Gdyby wybory do Sejmu odbyły się w maju, to 36 proc. Polaków zagłosowałoby na Prawo i Sprawiedliwość, z kolei 22 proc. wyborców oddałoby głos na Platformę Obywatelską – wynika z nowego sondażu Kantar Public. Takie wyniki tylko pozornie wyglądają dobrze dla partii Jarosława Kaczyńskiego. Jeśli bowiem przyjrzymy się poparciu, jakie uzyskały pozostałe partie, widzimy, że koalicja opozycji wcale nie traci zbyt wiele do rządzących.
Coraz bardziej prawdopodobnym jest jednak, że w najbliższych wyborach parlamentarnych lista Zjednoczonej Prawicy będzie konkurowała z kandydatami wystawionymi przez koalicję opozycji prodemokratycznej. A po zliczeniu dzisiejszych wyników PO, Nowoczesnej i PSL uzyskujemy 30 proc., czyli tylko 6 pp. mniej od PiS.
Przypomnijmy, iż dotychczasowe sondaże pokazały, że Koalicja Obywatelska ma szansę na dużą "premierę" za zjednoczenie sił. Na przykład z sondażu Pollster na zlecenie "Super Expressu" wynikało, że PiS wygrałoby wybory z wynikiem 38 proc., lecz Koalicja Obywatelska otrzymałaby aż 35 proc. i łatwo mogłaby szukać koalicjantów w SLD.

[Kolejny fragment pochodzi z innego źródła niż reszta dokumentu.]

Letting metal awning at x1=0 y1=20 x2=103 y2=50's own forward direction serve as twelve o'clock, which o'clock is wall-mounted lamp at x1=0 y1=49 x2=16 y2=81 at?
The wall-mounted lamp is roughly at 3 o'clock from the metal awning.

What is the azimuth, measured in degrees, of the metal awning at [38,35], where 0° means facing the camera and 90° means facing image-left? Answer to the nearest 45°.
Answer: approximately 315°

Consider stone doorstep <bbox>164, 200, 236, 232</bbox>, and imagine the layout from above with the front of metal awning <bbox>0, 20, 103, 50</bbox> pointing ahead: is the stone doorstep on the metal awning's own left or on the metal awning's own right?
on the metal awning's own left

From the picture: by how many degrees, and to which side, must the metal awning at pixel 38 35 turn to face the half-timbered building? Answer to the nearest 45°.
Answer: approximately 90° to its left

Dodajmy, że z badania Kantar Public wynika, że na tle poprzedniego miesiąca notowania PiS utrzymały się na takim samym poziomie. O 1 pkt. proc. spadło natomiast poparcie dla PO, SLD, Kukiz'15, Partii Wolność i Nowoczesnej. Wzrost poparcia odnotowały natomiast PSL i Partia Razem, które zyskały po 1 pkt. proc.